Stored records:

++++++++++

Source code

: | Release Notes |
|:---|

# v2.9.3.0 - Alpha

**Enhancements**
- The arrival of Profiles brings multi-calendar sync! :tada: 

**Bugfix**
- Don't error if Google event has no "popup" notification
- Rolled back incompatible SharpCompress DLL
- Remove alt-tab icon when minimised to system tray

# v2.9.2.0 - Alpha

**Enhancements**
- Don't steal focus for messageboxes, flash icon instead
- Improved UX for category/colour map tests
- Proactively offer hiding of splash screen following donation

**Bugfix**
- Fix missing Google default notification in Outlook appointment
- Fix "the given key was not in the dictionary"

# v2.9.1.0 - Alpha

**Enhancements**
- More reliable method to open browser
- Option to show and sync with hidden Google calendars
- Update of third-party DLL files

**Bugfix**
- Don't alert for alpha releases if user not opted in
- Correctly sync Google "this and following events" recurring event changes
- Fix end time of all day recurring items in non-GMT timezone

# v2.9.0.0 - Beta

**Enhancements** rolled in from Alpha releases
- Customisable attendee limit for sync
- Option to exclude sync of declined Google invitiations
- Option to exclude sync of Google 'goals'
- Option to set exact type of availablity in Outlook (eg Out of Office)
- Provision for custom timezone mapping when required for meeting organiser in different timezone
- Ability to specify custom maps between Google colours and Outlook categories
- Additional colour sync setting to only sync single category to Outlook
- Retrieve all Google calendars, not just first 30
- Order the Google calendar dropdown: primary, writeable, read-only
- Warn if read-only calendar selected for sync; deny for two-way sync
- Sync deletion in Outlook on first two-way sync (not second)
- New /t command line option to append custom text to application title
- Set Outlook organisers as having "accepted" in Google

++++++++++

Repeat the entries above verbatim.

Source code

: | Release Notes |
|:---|

# v2.9.3.0 - Alpha

**Enhancements**
- The arrival of Profiles brings multi-calendar sync! :tada: 

**Bugfix**
- Don't error if Google event has no "popup" notification
- Rolled back incompatible SharpCompress DLL
- Remove alt-tab icon when minimised to system tray

# v2.9.2.0 - Alpha

**Enhancements**
- Don't steal focus for messageboxes, flash icon instead
- Improved UX for category/colour map tests
- Proactively offer hiding of splash screen following donation

**Bugfix**
- Fix missing Google default notification in Outlook appointment
- Fix "the given key was not in the dictionary"

# v2.9.1.0 - Alpha

**Enhancements**
- More reliable method to open browser
- Option to show and sync with hidden Google calendars
- Update of third-party DLL files

**Bugfix**
- Don't alert for alpha releases if user not opted in
- Correctly sync Google "this and following events" recurring event changes
- Fix end time of all day recurring items in non-GMT timezone

# v2.9.0.0 - Beta

**Enhancements** rolled in from Alpha releases
- Customisable attendee limit for sync
- Option to exclude sync of declined Google invitiations
- Option to exclude sync of Google 'goals'
- Option to set exact type of availablity in Outlook (eg Out of Office)
- Provision for custom timezone mapping when required for meeting organiser in different timezone
- Ability to specify custom maps between Google colours and Outlook categories
- Additional colour sync setting to only sync single category to Outlook
- Retrieve all Google calendars, not just first 30
- Order the Google calendar dropdown: primary, writeable, read-only
- Warn if read-only calendar selected for sync; deny for two-way sync
- Sync deletion in Outlook on first two-way sync (not second)
- New /t command line option to append custom text to application title
- Set Outlook organisers as having "accepted" in Google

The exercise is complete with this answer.